Fun Probability question (Craps) :)

[scresthop123]

Craps is a gambling game in which two dice are rolled and the numbers added. Meanwhile, players can place bets on the pass line or don't pass line.

First, the shooter makes a "come-out roll" with the intention of establishing a point. If the shooter's come-out rolle is a 2, 3 or 12 it is called "craps" (the shooter is said to "crap out"), and the round ends with players losing their pass lien bets. A come-out rolle of 7 or 11 is called a "natural," resulting ina win for pass line bets. If the point numbers 4, 5, 6, 8, 9, or 10 are rolled on teh come-out, this number becomes the "point" and the come-out roll isnow over. The shooter now continues rolling until the point number or a seven is rolled. If the shooter is successful in rolling the point number, the result is a win for the pass line. If the shooter rolls a seven (called a "seven-out"), the pass line loses.
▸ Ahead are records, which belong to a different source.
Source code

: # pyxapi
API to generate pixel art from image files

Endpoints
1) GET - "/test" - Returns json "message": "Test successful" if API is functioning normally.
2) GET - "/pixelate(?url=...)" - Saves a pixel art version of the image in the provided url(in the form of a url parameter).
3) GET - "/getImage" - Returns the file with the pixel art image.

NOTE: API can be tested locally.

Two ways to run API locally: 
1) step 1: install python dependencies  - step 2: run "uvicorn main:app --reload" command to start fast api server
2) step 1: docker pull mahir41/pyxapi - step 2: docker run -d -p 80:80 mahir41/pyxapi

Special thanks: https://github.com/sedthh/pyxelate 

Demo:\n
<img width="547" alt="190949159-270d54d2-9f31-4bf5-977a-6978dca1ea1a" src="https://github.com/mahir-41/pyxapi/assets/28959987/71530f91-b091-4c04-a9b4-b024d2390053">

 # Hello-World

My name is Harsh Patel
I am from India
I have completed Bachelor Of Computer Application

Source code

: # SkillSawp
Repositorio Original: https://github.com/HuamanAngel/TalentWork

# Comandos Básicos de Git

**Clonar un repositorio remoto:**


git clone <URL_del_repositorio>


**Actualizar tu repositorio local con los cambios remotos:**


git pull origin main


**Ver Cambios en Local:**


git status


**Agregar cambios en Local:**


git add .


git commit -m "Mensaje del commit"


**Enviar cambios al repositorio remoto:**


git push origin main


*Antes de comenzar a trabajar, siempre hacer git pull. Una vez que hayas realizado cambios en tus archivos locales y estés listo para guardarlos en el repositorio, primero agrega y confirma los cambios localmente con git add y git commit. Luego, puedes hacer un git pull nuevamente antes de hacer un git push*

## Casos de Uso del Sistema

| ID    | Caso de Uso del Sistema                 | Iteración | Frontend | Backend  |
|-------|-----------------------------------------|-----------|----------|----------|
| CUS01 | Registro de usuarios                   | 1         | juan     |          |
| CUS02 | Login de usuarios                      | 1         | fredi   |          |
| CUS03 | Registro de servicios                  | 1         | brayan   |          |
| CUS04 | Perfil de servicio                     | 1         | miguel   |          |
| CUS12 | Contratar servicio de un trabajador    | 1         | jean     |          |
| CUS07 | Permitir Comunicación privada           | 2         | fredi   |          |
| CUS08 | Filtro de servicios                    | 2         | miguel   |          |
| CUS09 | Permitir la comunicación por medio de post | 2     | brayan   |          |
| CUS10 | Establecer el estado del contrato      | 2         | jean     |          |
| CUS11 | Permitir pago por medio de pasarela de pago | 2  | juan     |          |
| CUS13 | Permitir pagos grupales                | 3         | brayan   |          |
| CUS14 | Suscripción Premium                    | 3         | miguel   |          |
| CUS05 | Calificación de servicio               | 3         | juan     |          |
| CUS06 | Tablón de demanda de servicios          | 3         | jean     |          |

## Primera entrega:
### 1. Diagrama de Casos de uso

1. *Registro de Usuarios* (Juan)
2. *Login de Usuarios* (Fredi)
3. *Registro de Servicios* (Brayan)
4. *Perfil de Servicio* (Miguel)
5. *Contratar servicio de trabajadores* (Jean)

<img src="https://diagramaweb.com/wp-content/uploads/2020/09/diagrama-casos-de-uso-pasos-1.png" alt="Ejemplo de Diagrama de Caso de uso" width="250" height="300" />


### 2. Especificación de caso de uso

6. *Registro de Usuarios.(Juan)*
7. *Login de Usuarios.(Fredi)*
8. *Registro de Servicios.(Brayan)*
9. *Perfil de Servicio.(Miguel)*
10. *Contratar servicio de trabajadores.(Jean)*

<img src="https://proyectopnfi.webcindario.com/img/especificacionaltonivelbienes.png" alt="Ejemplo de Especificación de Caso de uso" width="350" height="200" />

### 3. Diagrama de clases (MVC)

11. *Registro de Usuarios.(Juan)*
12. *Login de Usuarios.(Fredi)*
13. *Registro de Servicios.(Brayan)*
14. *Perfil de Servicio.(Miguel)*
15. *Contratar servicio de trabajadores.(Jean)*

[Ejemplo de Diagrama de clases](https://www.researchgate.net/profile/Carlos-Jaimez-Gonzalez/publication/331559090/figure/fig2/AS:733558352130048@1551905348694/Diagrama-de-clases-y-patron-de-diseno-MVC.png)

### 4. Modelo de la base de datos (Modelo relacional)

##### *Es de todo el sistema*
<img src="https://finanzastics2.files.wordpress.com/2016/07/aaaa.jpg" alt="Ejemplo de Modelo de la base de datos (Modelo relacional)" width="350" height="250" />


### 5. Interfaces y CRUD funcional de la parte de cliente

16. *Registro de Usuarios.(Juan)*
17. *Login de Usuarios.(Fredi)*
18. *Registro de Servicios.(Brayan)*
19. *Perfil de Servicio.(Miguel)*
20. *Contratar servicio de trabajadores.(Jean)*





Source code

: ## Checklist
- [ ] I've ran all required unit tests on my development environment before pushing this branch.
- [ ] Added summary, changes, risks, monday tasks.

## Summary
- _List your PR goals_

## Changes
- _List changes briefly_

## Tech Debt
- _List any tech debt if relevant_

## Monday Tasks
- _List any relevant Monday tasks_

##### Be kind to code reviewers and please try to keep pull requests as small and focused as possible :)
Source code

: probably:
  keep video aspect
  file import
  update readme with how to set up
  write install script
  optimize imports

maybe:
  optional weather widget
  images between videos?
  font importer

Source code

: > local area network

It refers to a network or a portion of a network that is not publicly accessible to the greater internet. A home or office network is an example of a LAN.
Determine the probability of a win for the pass line bets.

Thanks all for your efforts.

 

[tutor_joel]

The most obvious way to do this problem, is knowing the odds of rolling certain numbers. I will explain in terms of the game as opposed to the classic stats calculation.

How many different combinations are there to roll? 6^2 = 36 ie. 1&1, 1&2, 2&1, 1&3, 3&1 etc...

so, then ask yourself, what are the odds of rolling any given number? Say 7, there's 1&6, 6&1, 5&2, 2&5, 3&4, 4&3, so, there's 6 ways of rolling seven. How about eleven? only 2, 5&6 or 6&5. So, if there's 8 ways of winning on the come out roll and four ways of loosing, that means there's 36 - 12 ways to make a point. Then once you establish that point, what are the odds of crapping out? (rolling a seven)

do you see where I'm going with this?